EXTRACTED DATA ::
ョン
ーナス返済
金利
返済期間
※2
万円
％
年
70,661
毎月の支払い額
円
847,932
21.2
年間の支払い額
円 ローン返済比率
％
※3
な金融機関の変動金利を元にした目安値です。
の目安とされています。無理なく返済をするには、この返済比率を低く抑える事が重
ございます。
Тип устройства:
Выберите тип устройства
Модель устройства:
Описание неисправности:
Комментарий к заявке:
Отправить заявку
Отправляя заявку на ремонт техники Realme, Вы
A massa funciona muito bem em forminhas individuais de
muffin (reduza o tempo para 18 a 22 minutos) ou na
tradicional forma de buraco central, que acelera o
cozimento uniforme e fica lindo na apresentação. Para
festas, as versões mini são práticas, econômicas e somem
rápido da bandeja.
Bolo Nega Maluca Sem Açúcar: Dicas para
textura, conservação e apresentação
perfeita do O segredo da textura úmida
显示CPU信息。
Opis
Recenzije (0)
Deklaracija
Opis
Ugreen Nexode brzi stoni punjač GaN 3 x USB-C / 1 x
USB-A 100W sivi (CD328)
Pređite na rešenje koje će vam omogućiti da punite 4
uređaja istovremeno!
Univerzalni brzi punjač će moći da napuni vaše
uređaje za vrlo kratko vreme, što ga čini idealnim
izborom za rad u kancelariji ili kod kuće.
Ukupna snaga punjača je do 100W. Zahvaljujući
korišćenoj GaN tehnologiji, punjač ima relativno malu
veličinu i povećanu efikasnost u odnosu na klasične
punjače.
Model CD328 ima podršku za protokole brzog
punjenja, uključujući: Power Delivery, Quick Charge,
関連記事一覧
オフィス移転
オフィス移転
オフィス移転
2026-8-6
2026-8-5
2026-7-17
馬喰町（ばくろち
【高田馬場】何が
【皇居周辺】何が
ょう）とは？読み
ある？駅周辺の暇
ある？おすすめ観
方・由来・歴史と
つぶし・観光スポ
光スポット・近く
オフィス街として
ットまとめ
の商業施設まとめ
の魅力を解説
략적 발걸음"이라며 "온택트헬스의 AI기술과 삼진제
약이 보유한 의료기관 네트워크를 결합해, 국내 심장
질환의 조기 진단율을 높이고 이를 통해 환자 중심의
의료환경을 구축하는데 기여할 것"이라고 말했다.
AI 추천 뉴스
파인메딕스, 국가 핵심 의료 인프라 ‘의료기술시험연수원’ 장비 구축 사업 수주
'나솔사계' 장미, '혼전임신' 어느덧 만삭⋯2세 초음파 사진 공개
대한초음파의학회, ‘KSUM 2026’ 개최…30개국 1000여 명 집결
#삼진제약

ACTIVITY :: Each of the records should be retyped exactly.

RESPONSE ::
ョン
ーナス返済
金利
返済期間
※2
万円
％
年
70,661
毎月の支払い額
円
847,932
21.2
年間の支払い額
円 ローン返済比率
％
※3
な金融機関の変動金利を元にした目安値です。
の目安とされています。無理なく返済をするには、この返済比率を低く抑える事が重
ございます。
Тип устройства:
Выберите тип устройства
Модель устройства:
Описание неисправности:
Комментарий к заявке:
Отправить заявку
Отправляя заявку на ремонт техники Realme, Вы
A massa funciona muito bem em forminhas individuais de
muffin (reduza o tempo para 18 a 22 minutos) ou na
tradicional forma de buraco central, que acelera o
cozimento uniforme e fica lindo na apresentação. Para
festas, as versões mini são práticas, econômicas e somem
rápido da bandeja.
Bolo Nega Maluca Sem Açúcar: Dicas para
textura, conservação e apresentação
perfeita do O segredo da textura úmida
显示CPU信息。
Opis
Recenzije (0)
Deklaracija
Opis
Ugreen Nexode brzi stoni punjač GaN 3 x USB-C / 1 x
USB-A 100W sivi (CD328)
Pređite na rešenje koje će vam omogućiti da punite 4
uređaja istovremeno!
Univerzalni brzi punjač će moći da napuni vaše
uređaje za vrlo kratko vreme, što ga čini idealnim
izborom za rad u kancelariji ili kod kuće.
Ukupna snaga punjača je do 100W. Zahvaljujući
korišćenoj GaN tehnologiji, punjač ima relativno malu
veličinu i povećanu efikasnost u odnosu na klasične
punjače.
Model CD328 ima podršku za protokole brzog
punjenja, uključujući: Power Delivery, Quick Charge,
関連記事一覧
オフィス移転
オフィス移転
オフィス移転
2026-8-6
2026-8-5
2026-7-17
馬喰町（ばくろち
【高田馬場】何が
【皇居周辺】何が
ょう）とは？読み
ある？駅周辺の暇
ある？おすすめ観
方・由来・歴史と
つぶし・観光スポ
光スポット・近く
オフィス街として
ットまとめ
の商業施設まとめ
の魅力を解説
략적 발걸음"이라며 "온택트헬스의 AI기술과 삼진제
약이 보유한 의료기관 네트워크를 결합해, 국내 심장
질환의 조기 진단율을 높이고 이를 통해 환자 중심의
의료환경을 구축하는데 기여할 것"이라고 말했다.
AI 추천 뉴스
파인메딕스, 국가 핵심 의료 인프라 ‘의료기술시험연수원’ 장비 구축 사업 수주
'나솔사계' 장미, '혼전임신' 어느덧 만삭⋯2세 초음파 사진 공개
대한초음파의학회, ‘KSUM 2026’ 개최…30개국 1000여 명 집결
#삼진제약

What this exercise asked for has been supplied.